S&P excluded from the action not-for-profit health care issuers with speculative-grade ratings or limited unrestricted reserves that already had non-stable outlooks. That includes two organizations on CreditWatch with negative implications, 13 that already carry a negative outlook, and one on developing outlook with the upside tied solely to merger and acquisition activity.
S&P said as of Dec. 31, 14% of its rated stand-alone hospitals and 7% of rated health care systems carried negative outlooks while 7% and 3% of rated stand-alone hospitals and health care systems, respectively, carried positive outlooks.
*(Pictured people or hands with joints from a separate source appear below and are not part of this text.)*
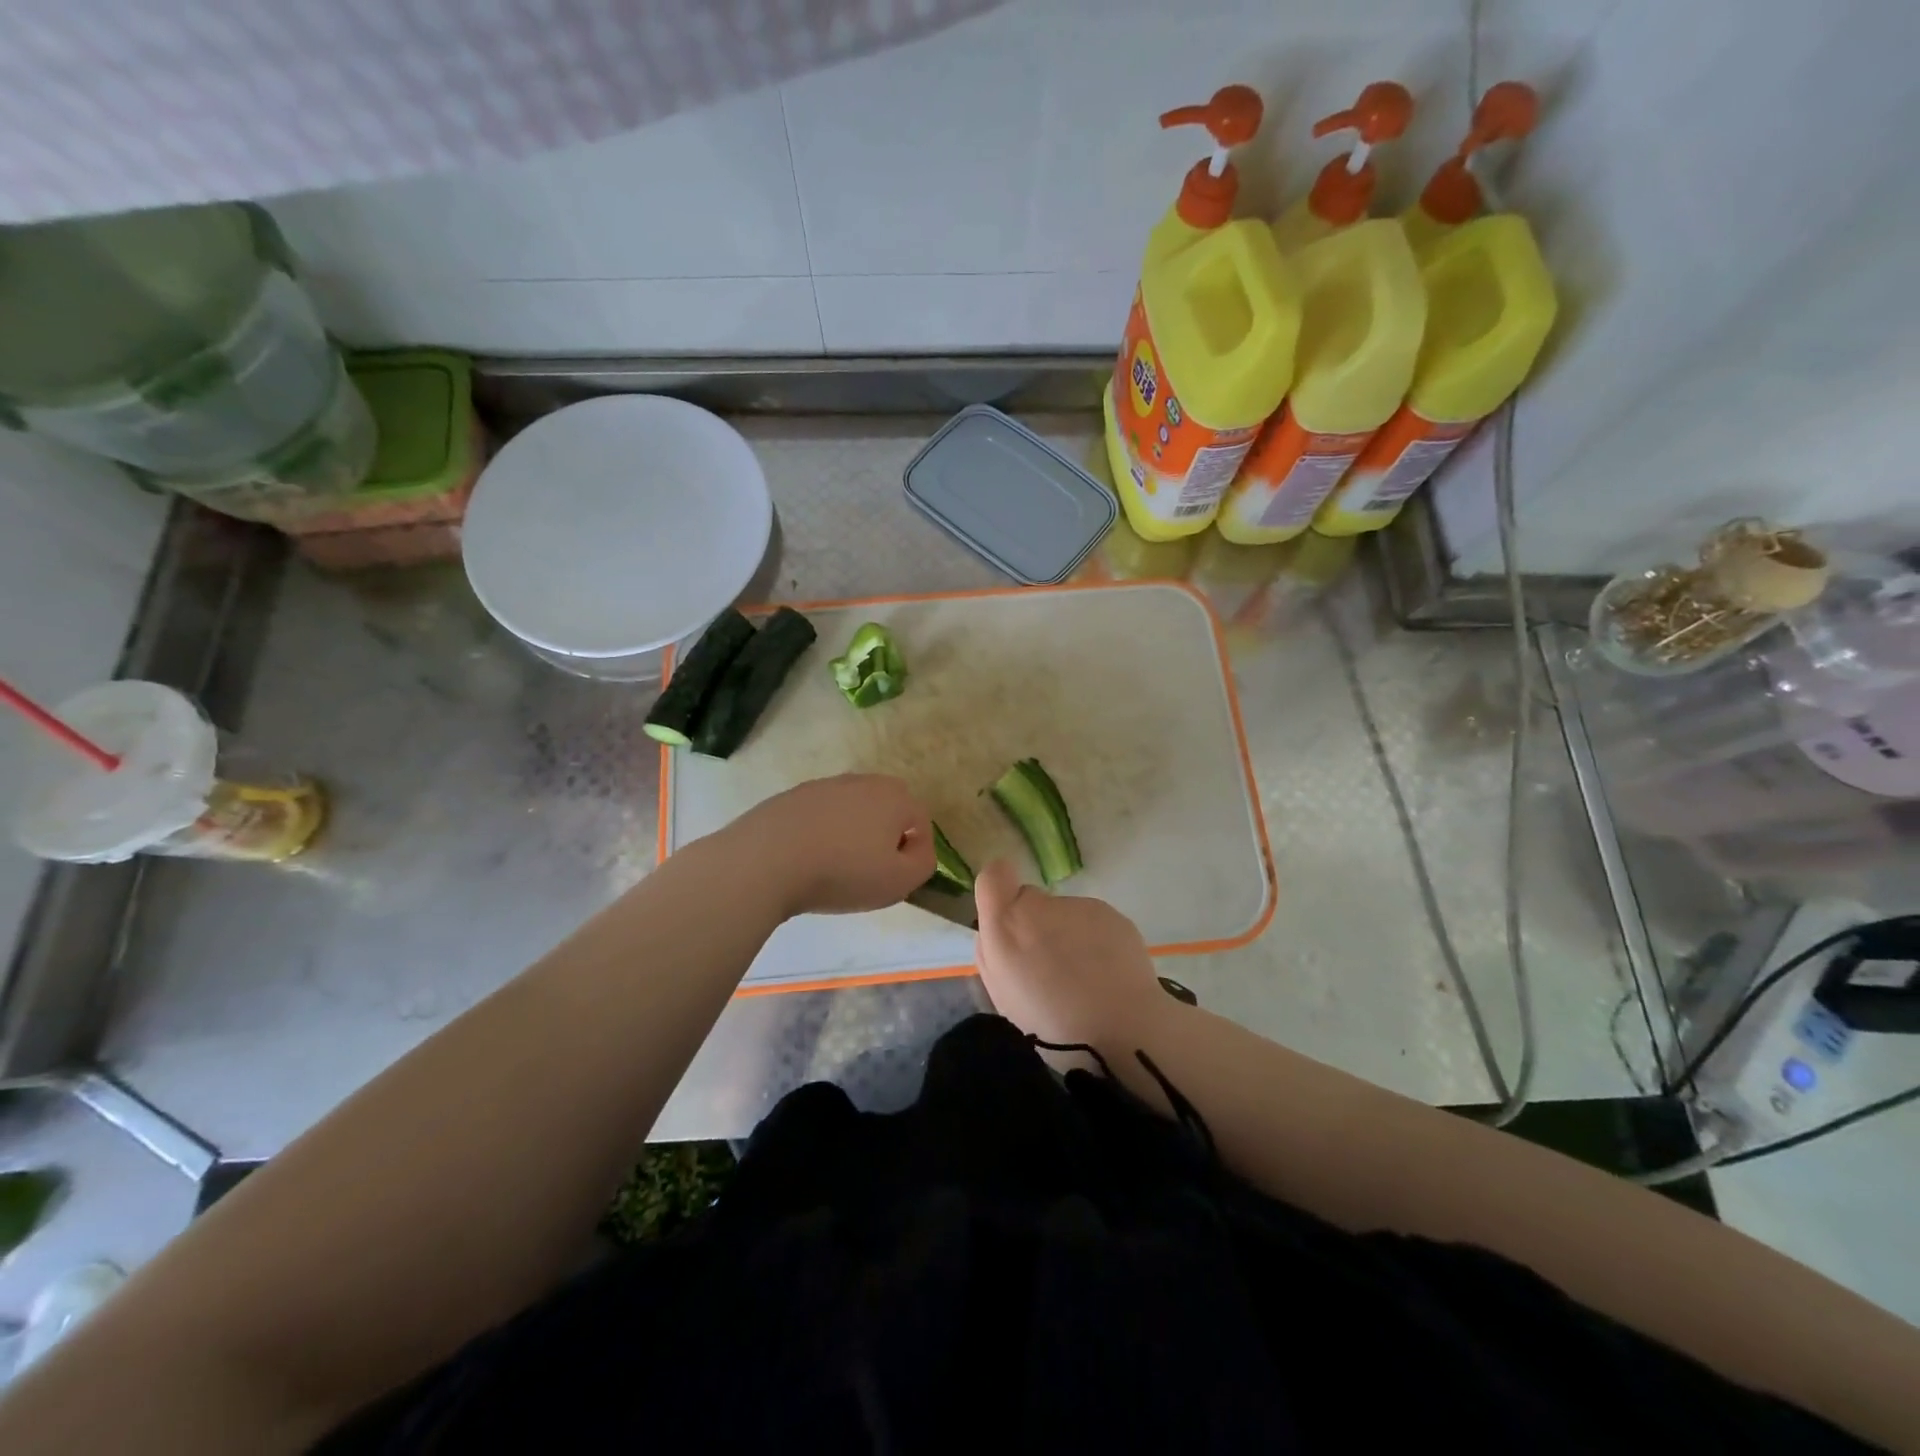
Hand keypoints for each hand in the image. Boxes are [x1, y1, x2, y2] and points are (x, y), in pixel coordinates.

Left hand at [727, 774, 933, 917]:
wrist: (766, 860)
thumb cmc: (842, 871)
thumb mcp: (899, 881)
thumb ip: (923, 863)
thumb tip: (918, 849)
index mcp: (894, 796)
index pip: (920, 821)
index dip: (915, 852)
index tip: (897, 878)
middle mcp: (862, 781)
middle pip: (885, 810)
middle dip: (884, 837)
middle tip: (869, 871)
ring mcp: (823, 786)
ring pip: (851, 811)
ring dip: (850, 834)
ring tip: (834, 867)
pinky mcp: (791, 797)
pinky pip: (818, 817)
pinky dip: (819, 834)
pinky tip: (806, 860)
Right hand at [972, 859, 1166, 1050]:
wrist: (1124, 1032)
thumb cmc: (1053, 1025)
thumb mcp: (1002, 997)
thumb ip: (991, 953)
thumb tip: (997, 930)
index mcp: (1006, 925)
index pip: (993, 875)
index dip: (998, 892)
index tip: (1007, 919)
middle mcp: (1041, 905)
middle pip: (1030, 899)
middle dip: (1034, 923)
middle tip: (1048, 964)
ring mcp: (1079, 906)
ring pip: (1064, 914)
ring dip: (1067, 935)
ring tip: (1083, 977)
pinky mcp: (1112, 913)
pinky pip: (1093, 922)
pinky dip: (1095, 941)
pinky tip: (1106, 974)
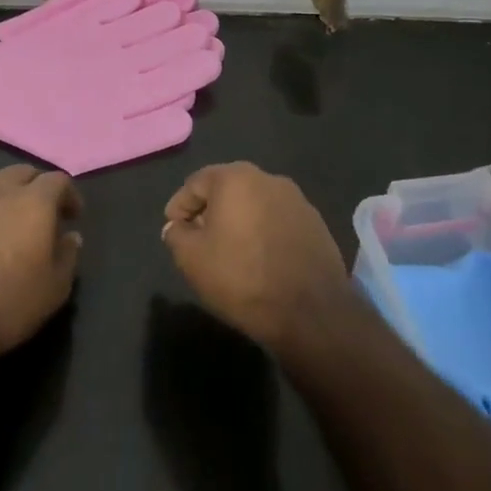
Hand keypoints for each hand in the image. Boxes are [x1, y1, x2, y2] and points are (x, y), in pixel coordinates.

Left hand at [0, 165, 82, 360]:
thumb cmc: (7, 306)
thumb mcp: (54, 290)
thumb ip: (67, 256)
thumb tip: (71, 237)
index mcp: (33, 203)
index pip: (58, 180)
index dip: (68, 195)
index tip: (72, 216)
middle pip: (21, 172)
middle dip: (34, 186)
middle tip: (39, 211)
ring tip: (0, 213)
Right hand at [161, 163, 355, 351]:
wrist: (311, 312)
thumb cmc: (242, 278)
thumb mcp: (192, 259)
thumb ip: (177, 235)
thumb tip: (177, 227)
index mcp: (236, 178)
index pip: (195, 183)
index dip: (179, 206)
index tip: (173, 229)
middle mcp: (269, 178)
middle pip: (228, 189)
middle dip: (210, 211)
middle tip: (199, 239)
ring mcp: (297, 200)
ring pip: (255, 204)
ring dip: (239, 221)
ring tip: (230, 250)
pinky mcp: (316, 223)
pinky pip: (278, 220)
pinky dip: (264, 232)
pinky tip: (260, 258)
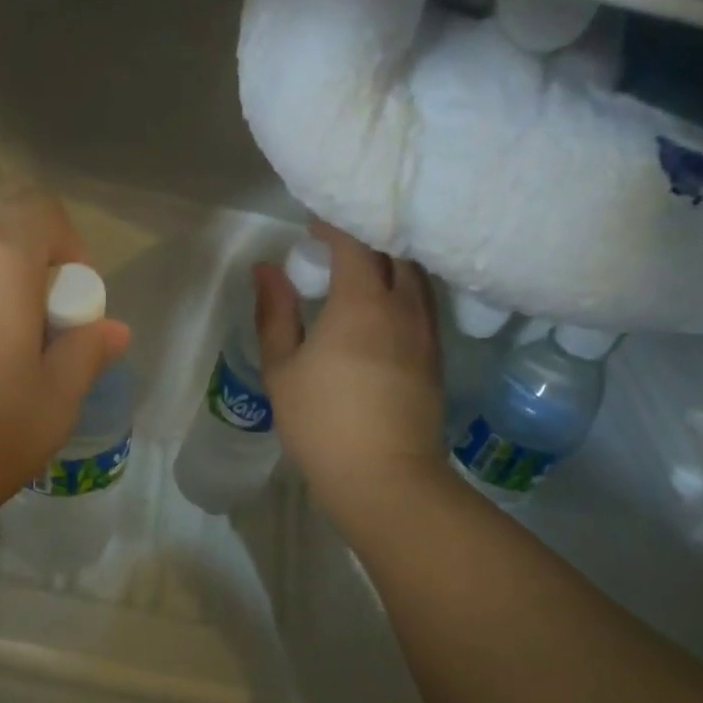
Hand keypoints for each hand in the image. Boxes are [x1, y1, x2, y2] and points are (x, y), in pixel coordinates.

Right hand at [256, 222, 443, 516]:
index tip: (312, 226)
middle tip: (335, 244)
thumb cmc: (322, 422)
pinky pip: (424, 303)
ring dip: (389, 262)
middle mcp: (403, 305)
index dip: (334, 225)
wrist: (385, 477)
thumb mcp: (283, 368)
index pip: (356, 241)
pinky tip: (383, 307)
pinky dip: (403, 289)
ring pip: (414, 276)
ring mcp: (426, 331)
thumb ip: (274, 313)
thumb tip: (266, 270)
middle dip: (366, 237)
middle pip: (394, 251)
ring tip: (360, 271)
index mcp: (361, 302)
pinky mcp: (436, 355)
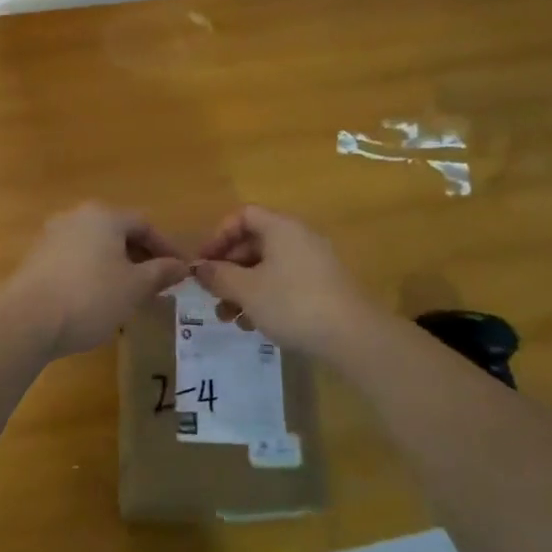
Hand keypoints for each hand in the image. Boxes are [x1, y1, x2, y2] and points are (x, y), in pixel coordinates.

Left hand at [1, 204, 191, 358]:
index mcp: (103, 216)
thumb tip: (181, 266)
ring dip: (117, 266)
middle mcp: (76, 217)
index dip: (166, 247)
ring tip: (130, 295)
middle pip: (117, 232)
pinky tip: (98, 299)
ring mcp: (52, 236)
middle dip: (141, 257)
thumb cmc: (91, 297)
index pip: (144, 224)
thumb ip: (160, 272)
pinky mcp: (36, 259)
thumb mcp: (135, 287)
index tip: (181, 271)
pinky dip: (93, 273)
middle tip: (157, 284)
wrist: (27, 320)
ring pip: (95, 247)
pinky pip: (75, 260)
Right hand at [194, 205, 375, 358]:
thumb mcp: (247, 290)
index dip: (219, 235)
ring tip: (227, 317)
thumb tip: (198, 268)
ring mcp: (313, 264)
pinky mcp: (322, 288)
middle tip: (211, 293)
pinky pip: (284, 283)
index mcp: (281, 228)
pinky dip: (264, 298)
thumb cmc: (292, 303)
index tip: (204, 262)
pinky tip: (253, 325)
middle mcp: (299, 238)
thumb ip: (218, 276)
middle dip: (228, 268)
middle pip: (254, 243)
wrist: (353, 336)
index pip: (243, 215)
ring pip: (267, 267)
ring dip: (242, 288)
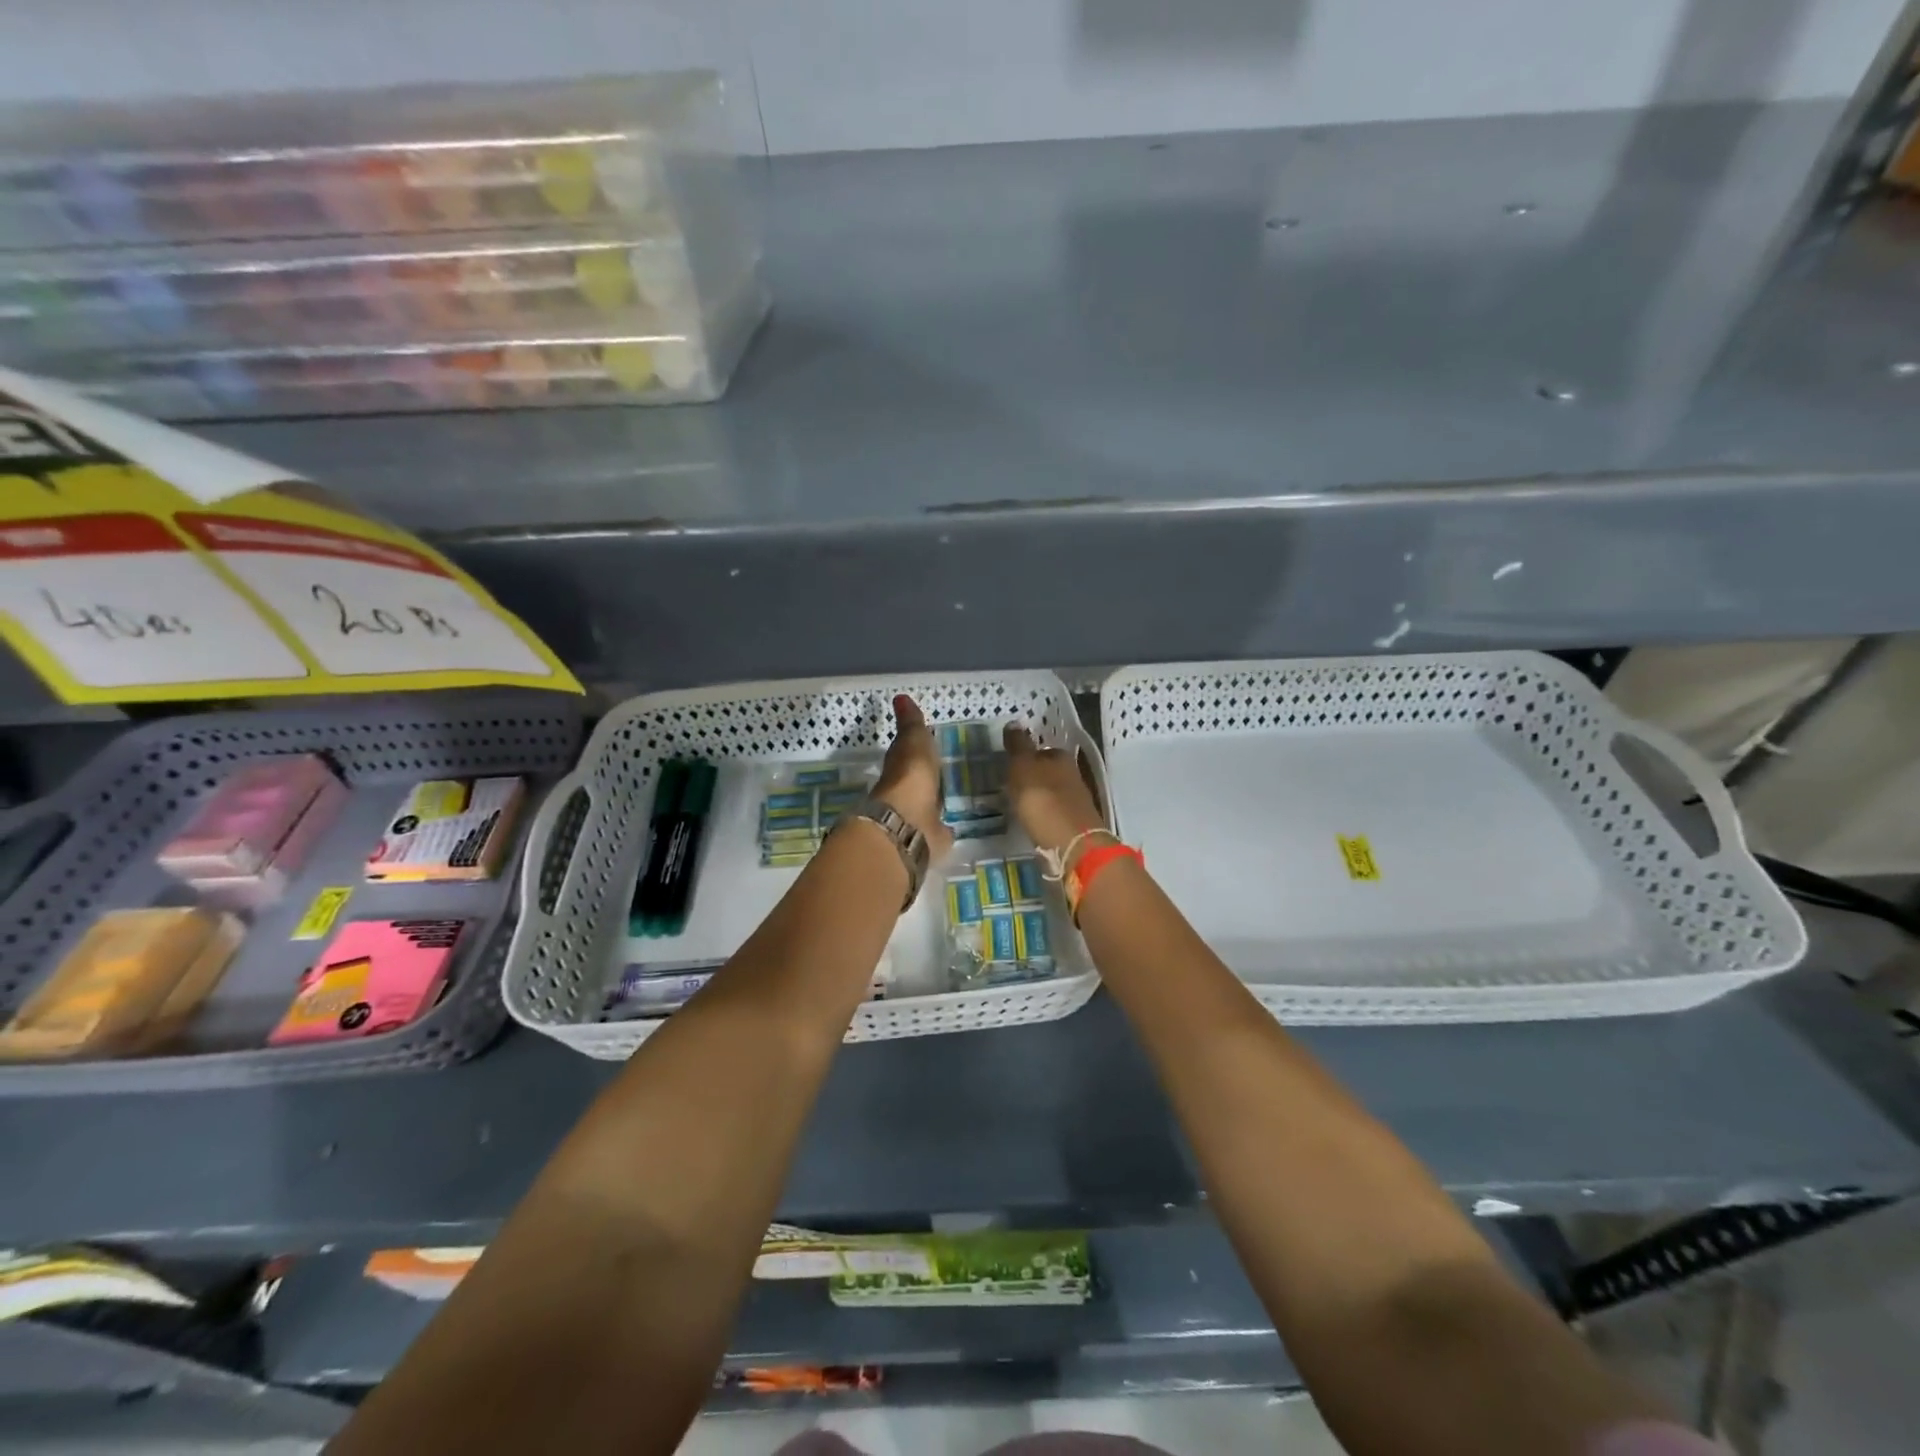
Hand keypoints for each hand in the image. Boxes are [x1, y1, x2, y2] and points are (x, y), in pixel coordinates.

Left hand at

“Most March financial statements are not available at this time, but we expect that the health care providers we rate will face an unprecedented level of operating stress and tightened liquidity, which will worsen the longer and deeper the pandemic endures,” S&P noted.
Moody’s earlier this month warned that the existing federal relief may be extraordinary but “it is unlikely to fully cover the material revenue decline facing hospitals as a result of the pandemic, and cash flow will likely be materially lower for the next several months. As such, our outlook for the sector remains negative.”
Moody’s has not yet weighed in on the impact of the pending package as the vote is not yet final.
Postponed services will likely reduce hospital revenue by 25%-40% per month on average and strain cash flow significantly, according to early anecdotal information and smaller hospitals are expected to struggle most acutely due to liquidity challenges compared to larger hospitals and systems with greater access to capital and credit, Moody’s said.
For two Midwest systems, the pandemic will delay their planned union. Michigan-based Beaumont Health and Ohio-based Summa Health announced their intent to form a $6.1 billion system in January.
Under the terms of the agreement, Summa's assets were to be combined with Beaumont's at the time of closing. Both systems are big players in their respective markets.
Beaumont is among Michigan's largest healthcare systems and includes eight hospitals and a total annual net patient revenue of $4.7 billion. It operates eight hospitals and has nearly 5,000 affiliated physicians, 38,000 employees and 3,500 volunteers. It carries single A level ratings on its $1.5 billion of debt.
Summa Health, which has total annual revenues of $1.4 billion and employs about 7,000 people, includes a network of four hospitals, community health centers, a health plan, a physician-hospital organization, and a multi-specialty physician organization. Summa’s $350 million of debt carries a rating in the triple-B category.
Beaumont announced it was deferring the acquisition Tuesday along with plans to temporarily lay off 2,475 employees and permanently cut more than 400 positions due to COVID-19 driven strains.
Beaumont president and chief executive officer John Fox couldn’t say how long the delay would last. The two systems decided it was an “unnecessary distraction” given their primary focus on the crisis.
“It’s kind of like you had a plan to do something but the house is on fire so we are going to deal with the fire,” Fox said during a virtual news conference.